**Exercise details:**
Change "odepnout" to "rozepnout" in the lines from the first one through the line with "Pohodlí v pase", and give those lines back with nothing else altered.

**Material for the task:**
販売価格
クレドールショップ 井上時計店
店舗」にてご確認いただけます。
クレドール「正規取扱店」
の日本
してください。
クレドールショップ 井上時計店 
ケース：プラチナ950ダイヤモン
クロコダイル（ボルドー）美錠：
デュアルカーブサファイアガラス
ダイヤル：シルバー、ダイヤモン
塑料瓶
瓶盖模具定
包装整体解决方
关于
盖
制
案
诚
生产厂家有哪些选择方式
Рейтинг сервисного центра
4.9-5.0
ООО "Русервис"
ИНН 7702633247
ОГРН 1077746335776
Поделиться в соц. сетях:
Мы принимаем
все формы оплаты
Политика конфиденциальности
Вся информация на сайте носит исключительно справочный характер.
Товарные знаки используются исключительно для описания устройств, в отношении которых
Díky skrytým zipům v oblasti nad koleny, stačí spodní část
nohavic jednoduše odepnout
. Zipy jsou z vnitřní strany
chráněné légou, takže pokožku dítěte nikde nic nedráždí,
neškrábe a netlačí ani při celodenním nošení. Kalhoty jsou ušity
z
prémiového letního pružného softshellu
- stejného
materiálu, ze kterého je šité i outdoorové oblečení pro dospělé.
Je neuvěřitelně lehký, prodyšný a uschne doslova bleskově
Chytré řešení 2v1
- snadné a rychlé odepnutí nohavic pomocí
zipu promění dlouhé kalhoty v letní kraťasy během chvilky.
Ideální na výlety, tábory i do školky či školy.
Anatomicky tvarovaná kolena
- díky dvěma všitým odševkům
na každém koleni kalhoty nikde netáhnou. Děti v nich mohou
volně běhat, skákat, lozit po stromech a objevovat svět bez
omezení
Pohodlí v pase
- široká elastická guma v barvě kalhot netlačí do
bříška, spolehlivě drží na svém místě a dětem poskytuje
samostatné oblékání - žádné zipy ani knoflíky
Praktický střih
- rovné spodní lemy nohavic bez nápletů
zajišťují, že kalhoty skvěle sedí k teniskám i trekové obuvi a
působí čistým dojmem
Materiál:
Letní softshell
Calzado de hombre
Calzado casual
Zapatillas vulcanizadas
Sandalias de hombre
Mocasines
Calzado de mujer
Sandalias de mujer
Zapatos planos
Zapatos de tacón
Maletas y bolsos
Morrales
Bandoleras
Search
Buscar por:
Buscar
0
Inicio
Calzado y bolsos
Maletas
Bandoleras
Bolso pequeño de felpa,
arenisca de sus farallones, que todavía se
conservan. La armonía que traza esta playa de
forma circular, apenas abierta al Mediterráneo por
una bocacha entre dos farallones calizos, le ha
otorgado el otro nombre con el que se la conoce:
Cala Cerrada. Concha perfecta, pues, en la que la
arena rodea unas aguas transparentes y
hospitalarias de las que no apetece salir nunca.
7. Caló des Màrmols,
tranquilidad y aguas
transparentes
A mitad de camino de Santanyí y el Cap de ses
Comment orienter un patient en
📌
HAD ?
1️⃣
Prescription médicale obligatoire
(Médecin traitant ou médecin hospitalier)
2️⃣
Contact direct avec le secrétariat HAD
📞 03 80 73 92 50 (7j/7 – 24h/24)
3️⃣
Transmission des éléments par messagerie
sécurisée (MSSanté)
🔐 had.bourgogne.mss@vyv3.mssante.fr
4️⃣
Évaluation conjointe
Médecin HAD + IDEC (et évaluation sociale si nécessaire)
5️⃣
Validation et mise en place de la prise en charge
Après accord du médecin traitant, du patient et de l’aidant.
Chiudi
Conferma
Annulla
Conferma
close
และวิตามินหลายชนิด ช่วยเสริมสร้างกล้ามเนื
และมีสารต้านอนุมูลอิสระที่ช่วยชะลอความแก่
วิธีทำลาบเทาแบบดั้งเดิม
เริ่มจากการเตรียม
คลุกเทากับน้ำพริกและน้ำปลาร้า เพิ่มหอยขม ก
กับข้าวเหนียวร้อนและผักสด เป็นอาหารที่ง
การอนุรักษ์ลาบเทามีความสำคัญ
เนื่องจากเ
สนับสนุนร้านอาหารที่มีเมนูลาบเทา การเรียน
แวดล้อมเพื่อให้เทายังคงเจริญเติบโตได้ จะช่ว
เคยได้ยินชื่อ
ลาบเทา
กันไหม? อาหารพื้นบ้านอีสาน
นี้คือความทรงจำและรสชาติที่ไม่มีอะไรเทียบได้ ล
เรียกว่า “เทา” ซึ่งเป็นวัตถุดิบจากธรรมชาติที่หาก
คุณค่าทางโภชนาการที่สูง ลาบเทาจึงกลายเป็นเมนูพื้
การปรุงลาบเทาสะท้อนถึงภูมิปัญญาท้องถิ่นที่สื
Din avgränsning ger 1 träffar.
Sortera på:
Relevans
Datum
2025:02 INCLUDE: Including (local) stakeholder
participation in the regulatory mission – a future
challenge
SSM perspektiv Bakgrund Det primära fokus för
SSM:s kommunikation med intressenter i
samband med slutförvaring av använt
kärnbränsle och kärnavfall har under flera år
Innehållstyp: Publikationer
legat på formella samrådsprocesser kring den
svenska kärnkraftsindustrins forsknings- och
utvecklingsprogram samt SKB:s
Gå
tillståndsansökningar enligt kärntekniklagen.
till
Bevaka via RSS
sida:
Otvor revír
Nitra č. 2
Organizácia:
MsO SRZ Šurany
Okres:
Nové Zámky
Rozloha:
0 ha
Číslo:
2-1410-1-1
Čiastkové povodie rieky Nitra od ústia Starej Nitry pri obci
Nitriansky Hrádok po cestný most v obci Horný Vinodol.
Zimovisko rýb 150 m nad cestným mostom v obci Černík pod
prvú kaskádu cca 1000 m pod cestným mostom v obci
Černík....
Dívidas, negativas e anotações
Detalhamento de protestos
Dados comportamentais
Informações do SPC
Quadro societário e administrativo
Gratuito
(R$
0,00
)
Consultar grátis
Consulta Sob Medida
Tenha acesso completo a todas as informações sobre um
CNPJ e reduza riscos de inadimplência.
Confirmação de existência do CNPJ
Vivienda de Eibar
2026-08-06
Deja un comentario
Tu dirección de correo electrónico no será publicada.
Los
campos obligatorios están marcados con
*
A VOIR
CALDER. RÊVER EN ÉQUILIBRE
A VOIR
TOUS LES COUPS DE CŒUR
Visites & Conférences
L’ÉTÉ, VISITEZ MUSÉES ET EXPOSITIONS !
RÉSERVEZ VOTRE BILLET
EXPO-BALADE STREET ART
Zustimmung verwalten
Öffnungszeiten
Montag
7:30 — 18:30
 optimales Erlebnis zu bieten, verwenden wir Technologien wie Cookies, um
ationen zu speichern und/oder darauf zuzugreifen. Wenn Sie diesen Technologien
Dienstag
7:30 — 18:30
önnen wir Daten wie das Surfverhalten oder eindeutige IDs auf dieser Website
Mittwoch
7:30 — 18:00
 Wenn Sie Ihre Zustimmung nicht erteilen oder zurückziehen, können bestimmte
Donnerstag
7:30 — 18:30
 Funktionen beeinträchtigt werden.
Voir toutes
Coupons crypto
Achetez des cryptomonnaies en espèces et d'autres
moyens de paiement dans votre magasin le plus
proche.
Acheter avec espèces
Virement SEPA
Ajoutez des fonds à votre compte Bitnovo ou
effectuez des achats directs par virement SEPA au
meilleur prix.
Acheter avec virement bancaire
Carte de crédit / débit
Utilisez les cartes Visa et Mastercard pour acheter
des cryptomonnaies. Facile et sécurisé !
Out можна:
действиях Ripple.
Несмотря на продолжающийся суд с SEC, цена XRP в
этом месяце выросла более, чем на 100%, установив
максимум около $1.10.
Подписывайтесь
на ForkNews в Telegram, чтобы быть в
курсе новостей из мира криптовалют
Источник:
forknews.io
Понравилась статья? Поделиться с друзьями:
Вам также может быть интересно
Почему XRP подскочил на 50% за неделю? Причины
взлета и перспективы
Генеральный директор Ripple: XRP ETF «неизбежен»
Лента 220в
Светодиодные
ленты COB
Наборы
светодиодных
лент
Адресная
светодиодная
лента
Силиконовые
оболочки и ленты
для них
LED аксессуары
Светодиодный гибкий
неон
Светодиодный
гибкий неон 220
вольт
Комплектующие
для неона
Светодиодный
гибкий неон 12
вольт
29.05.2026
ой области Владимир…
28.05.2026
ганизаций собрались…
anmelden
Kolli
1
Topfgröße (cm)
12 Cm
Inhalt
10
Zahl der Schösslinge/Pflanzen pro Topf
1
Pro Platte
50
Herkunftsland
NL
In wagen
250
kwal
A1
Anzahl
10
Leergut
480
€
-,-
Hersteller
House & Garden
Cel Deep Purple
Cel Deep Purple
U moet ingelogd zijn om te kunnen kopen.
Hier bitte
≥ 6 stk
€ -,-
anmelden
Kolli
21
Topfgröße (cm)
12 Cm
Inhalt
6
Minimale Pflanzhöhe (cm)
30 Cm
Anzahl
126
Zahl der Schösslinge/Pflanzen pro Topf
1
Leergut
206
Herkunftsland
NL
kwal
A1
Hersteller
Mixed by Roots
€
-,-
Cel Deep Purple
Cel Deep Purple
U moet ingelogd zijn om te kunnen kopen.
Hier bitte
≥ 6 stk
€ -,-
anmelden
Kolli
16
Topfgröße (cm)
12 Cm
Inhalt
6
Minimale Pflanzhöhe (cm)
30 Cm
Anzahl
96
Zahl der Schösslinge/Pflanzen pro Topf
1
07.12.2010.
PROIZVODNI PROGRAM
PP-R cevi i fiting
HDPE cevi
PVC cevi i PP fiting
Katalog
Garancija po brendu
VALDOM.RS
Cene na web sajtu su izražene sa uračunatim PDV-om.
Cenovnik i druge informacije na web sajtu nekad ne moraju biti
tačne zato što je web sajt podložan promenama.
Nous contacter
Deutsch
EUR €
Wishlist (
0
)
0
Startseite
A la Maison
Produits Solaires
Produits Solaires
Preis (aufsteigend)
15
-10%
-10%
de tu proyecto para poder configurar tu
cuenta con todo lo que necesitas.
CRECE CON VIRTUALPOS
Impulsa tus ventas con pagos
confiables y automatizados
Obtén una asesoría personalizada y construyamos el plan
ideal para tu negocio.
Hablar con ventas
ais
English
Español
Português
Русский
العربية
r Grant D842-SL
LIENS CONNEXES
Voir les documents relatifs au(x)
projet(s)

**Exercise result:**
販売価格
クレドールショップ 井上時計店
店舗」にてご確認いただけます。
クレドール「正規取扱店」
の日本
してください。
クレドールショップ 井上時計店 
ケース：プラチナ950ダイヤモン
クロコダイル（ボルドー）美錠：
デュアルカーブサファイアガラス
ダイヤル：シルバー、ダイヤモン
塑料瓶
瓶盖模具定
包装整体解决方
关于
盖
制
案
诚
生产厂家有哪些选择方式
Рейтинг сервисного центра
4.9-5.0
ООО "Русервис"
ИНН 7702633247
ОГРН 1077746335776
Поделиться в соц. сетях:
Мы принимаем
все формы оплаты
Политика конфиденциальности
Вся информация на сайте носит исключительно справочный характер.
Товарные знаки используются исключительно для описания устройств, в отношении которых
Díky skrytým zipům v oblasti nad koleny, stačí spodní část
nohavic jednoduše rozepnout
. Zipy jsou z vnitřní strany
chráněné légou, takže pokožku dítěte nikde nic nedráždí,
neškrábe a netlačí ani při celodenním nošení. Kalhoty jsou ušity
z
prémiového letního pružného softshellu
- stejného
materiálu, ze kterého je šité i outdoorové oblečení pro dospělé.
Je neuvěřitelně lehký, prodyšný a uschne doslova bleskově
Chytré řešení 2v1
- snadné a rychlé odepnutí nohavic pomocí
zipu promění dlouhé kalhoty v letní kraťasy během chvilky.
Ideální na výlety, tábory i do školky či školy.
Anatomicky tvarovaná kolena
- díky dvěma všitým odševkům
na každém koleni kalhoty nikde netáhnou. Děti v nich mohou
volně běhat, skákat, lozit po stromech a objevovat svět bez
omezení
Pohodlí v pase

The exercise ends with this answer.